In a press release, Uber announced its intention to increase its investments in Egypt by EGP 500m, as its success to date in Cairo surpasses any other city in the Middle East with a record 30,000 drivers.
Over the next two years, Uber’s investment in the MENA region is expected to reach EGP 2.2bn, in order to provide more resources, training centres, and office spaces, as well as technology and network development.
“The government is very clear that innovative technologies can play a crucial role in helping people get around our cities and so it is encouraging that regulations for ride-sharing are under discussion,” Anthony Khoury, general manager of Uber Egypt, added.
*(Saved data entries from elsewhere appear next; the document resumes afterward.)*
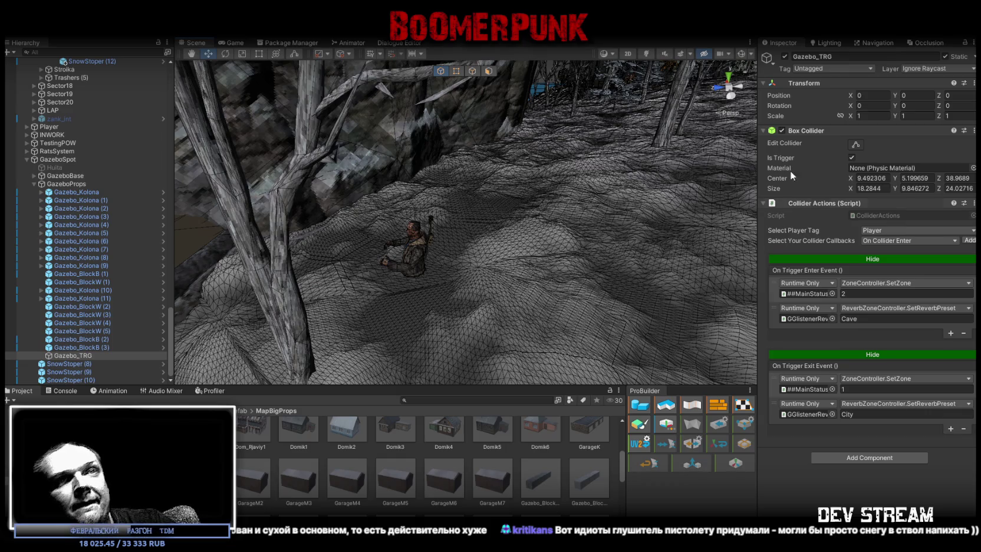
Step: Orbit the Scene view onto the gazebo columns and show the cleared Console log
mouse_move(538, 224)
left_mouse_down()
mouse_move(376, 149)
mouse_move(411, 147)
mouse_move(431, 153)
mouse_move(403, 155)
mouse_move(426, 157)
left_mouse_up()
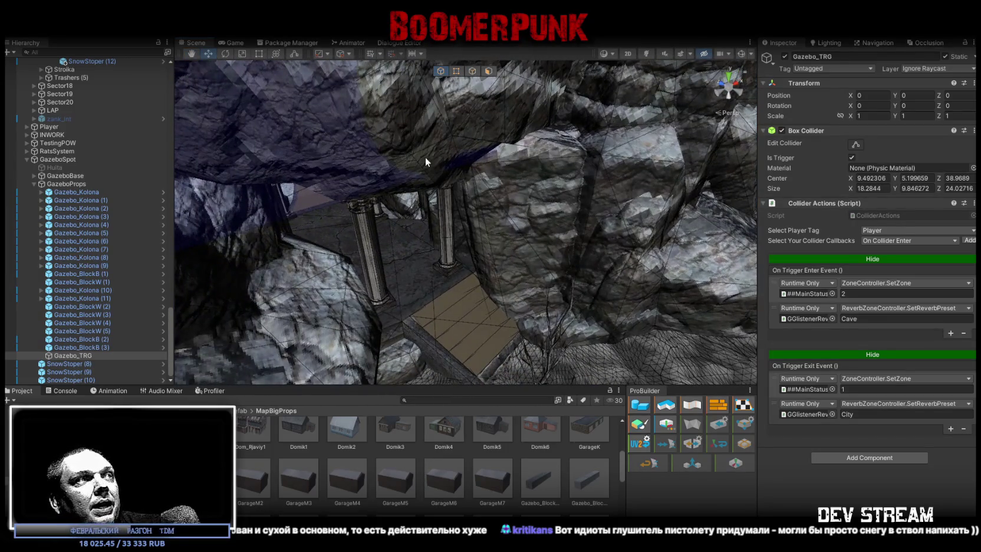
left_click(62, 390)
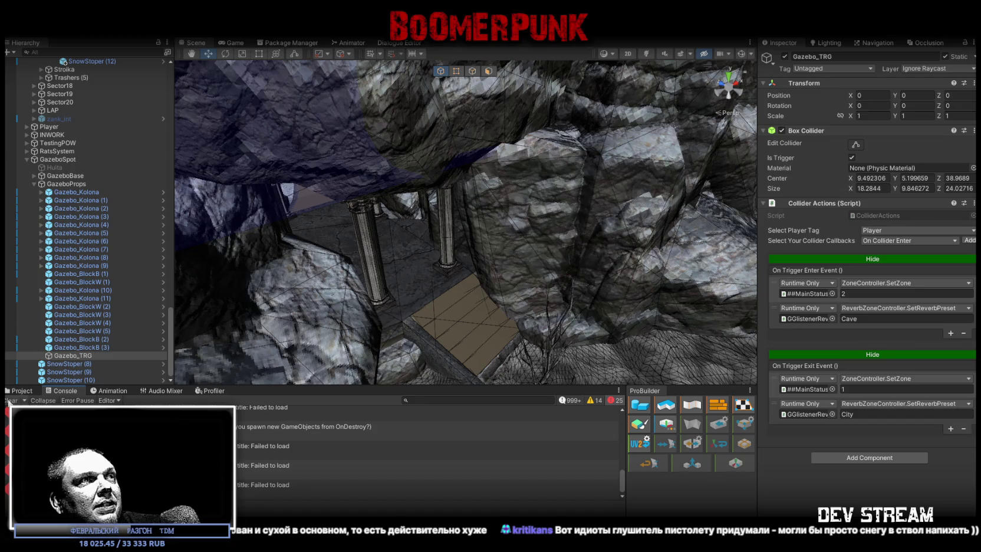
mouse_move(354, 278)
left_mouse_down()
mouse_move(379, 286)
mouse_move(326, 191)
mouse_move(423, 211)
mouse_move(428, 256)
mouse_move(530, 265)
left_mouse_up()
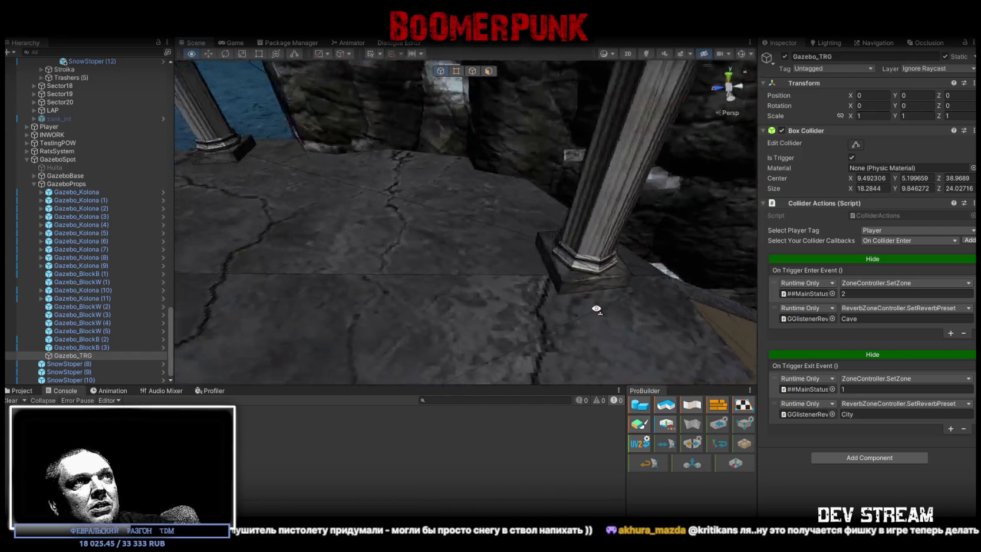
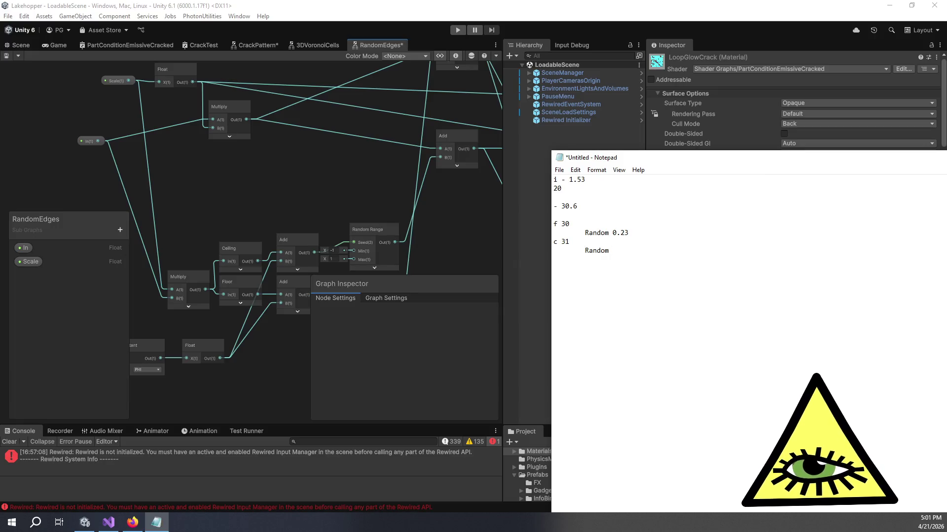
Enter -0.71 as the second random value under c 31, then return to the Unity graph.
type("-")
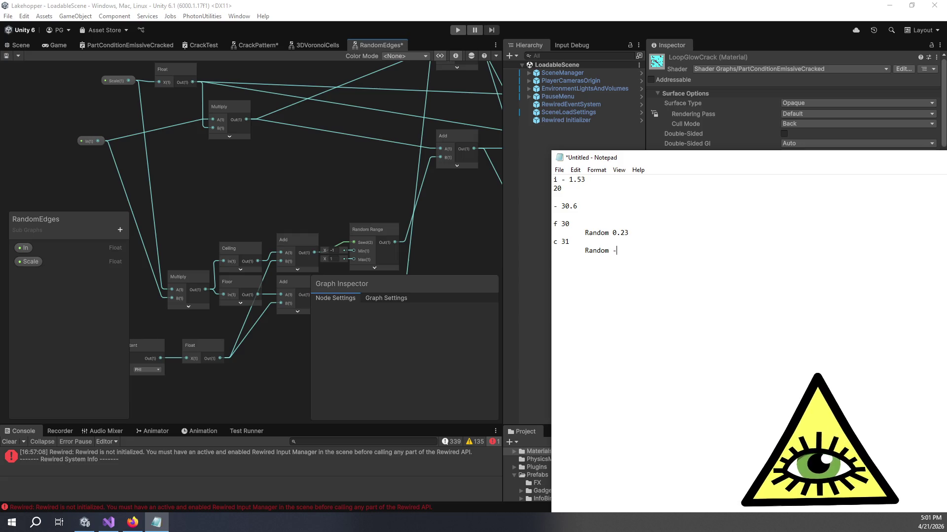
type("0.71")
Internationally, Uber is operating in a legal gray zone, in which drivers do not have proper permits for their activity. Dozens of Uber drivers have had their cars impounded since the driver service began in Egypt. Two Uber executives in France were arrested in February for illegal storage of personal information and operating without a licence. More than 50 United States federal cases have been opened on similar charges.
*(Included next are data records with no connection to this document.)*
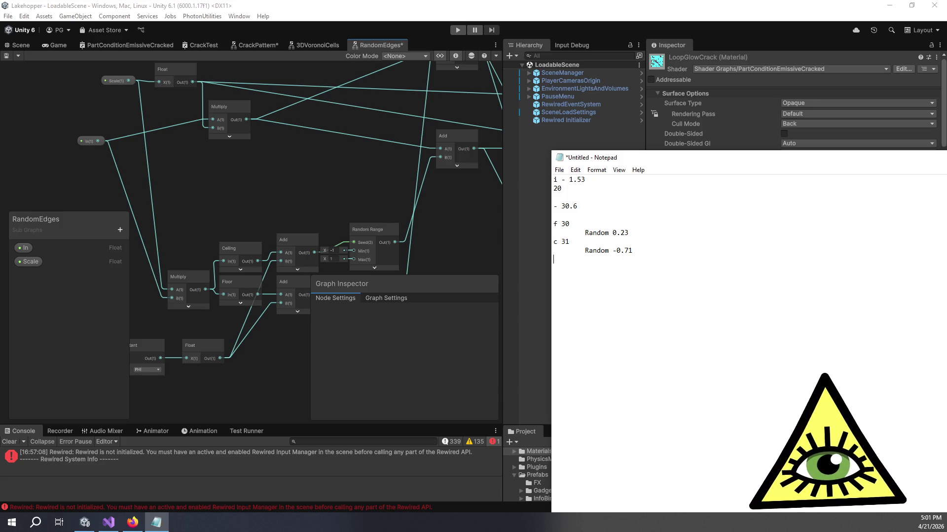
mouse_move(390, 220)
left_mouse_down()
mouse_move(327, 182)
mouse_move(341, 190)
left_mouse_up()
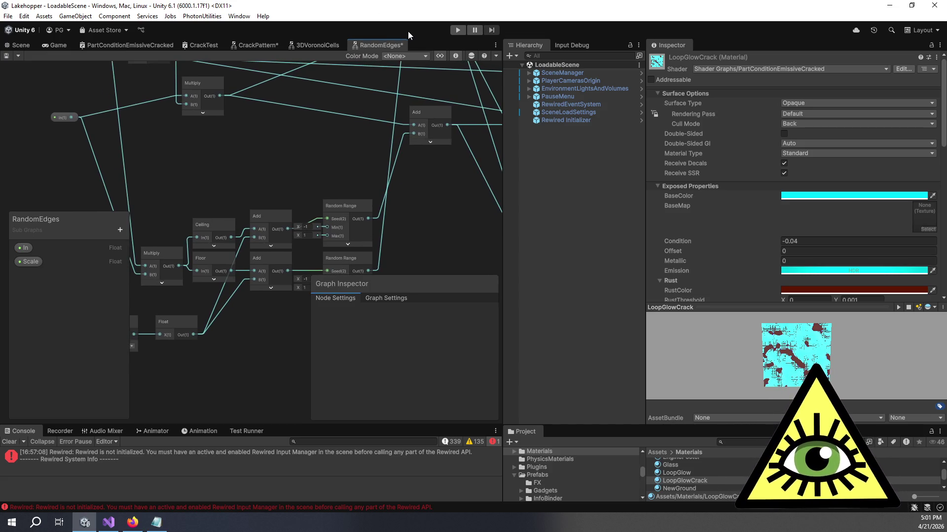
Frame the Floor, Ceiling, Divide and Subtract nodes, then select the Random 0.23 line in the notes.
key("alt+Tab")
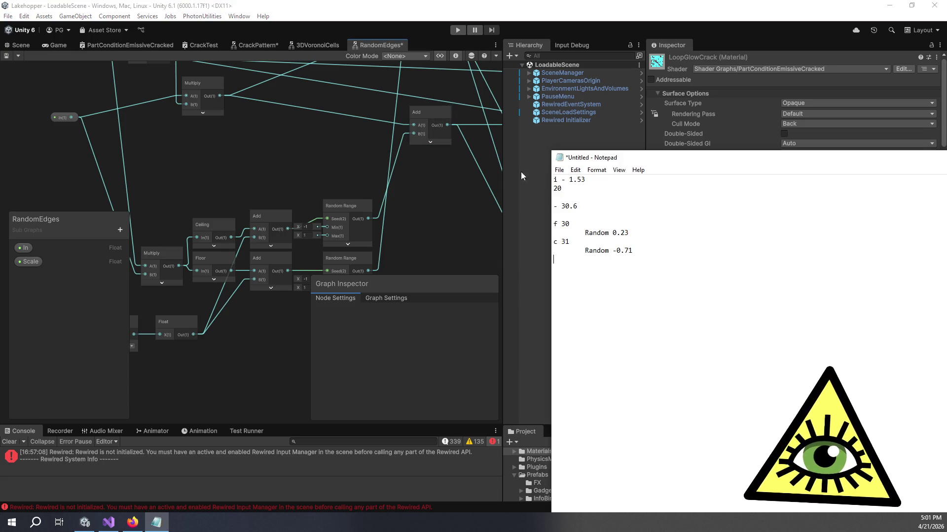
left_click_drag(401, 206, 371, 169)
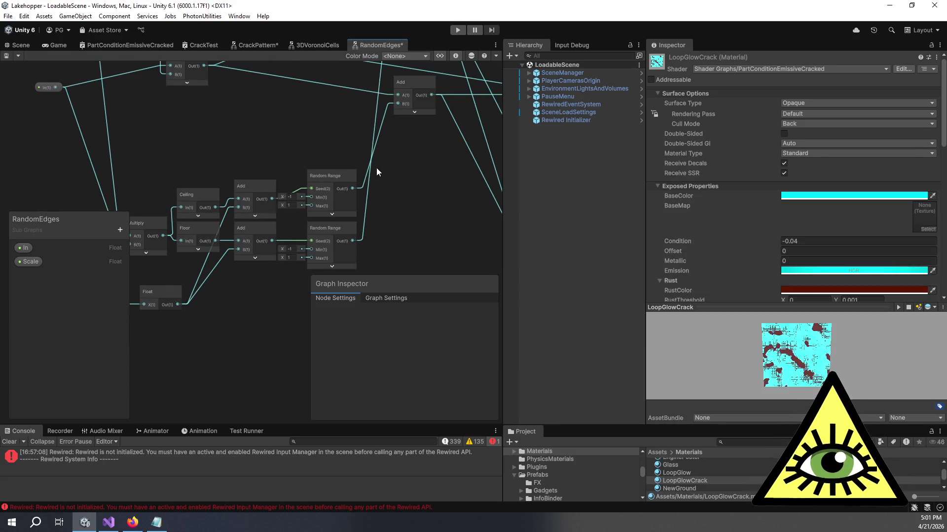
mouse_move(428, 140)
left_mouse_down()
mouse_move(353, 267)
mouse_move(300, 248)
left_mouse_up()
scroll(370, 180, "down", 1)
Uber gained popularity owing to customers’ concerns about “safety and affordability”, as well as the drivers’ interest in flexible employment.
In a recent visit, David Plouffe, member of the company’s board of directors, stated that 20% of public transportation users in Greater Cairo use Uber. Khoury said this is attributed to Uber “introducing a safe, reliable, and efficient way to move around the city”, while also creating “valuable economic opportunities at a time when unemployment remains all too common in the Middle East”.
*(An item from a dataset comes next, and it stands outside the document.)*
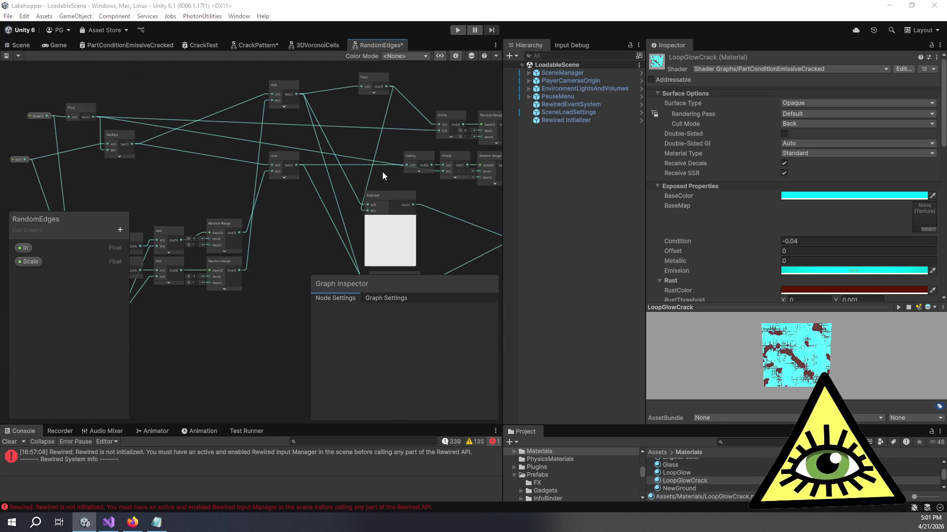
key("alt+Tab")
triple_click(644, 231)
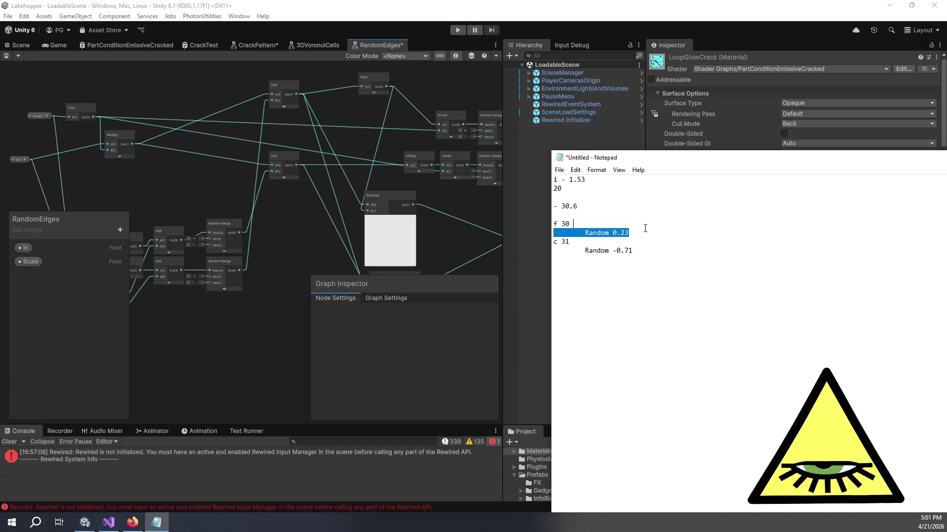
Add the result 30.23 on a new line below Random 0.23.
left_click(648, 232)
40% of Uber drivers state that they had been completely unemployed before starting work with Uber, while 70% have said that their part-time Uber job now supplements their income.
Cairo’s local taxi drivers have resisted the Uber wave, launching the “We are the Taxi” initiative, which aims at renewing the image of local taxi services after calling for a ban on Uber. A report published by Grattan Institute in April, determined that peer-to-peer services like Uber and Airbnb can provide large benefits to the economy. However, governments need to ensure a balanced approach towards consumer and provider support. The report highlighted that governments had hoped to ban services like Uber, but wishing that technology will disappear has never worked in the modern age.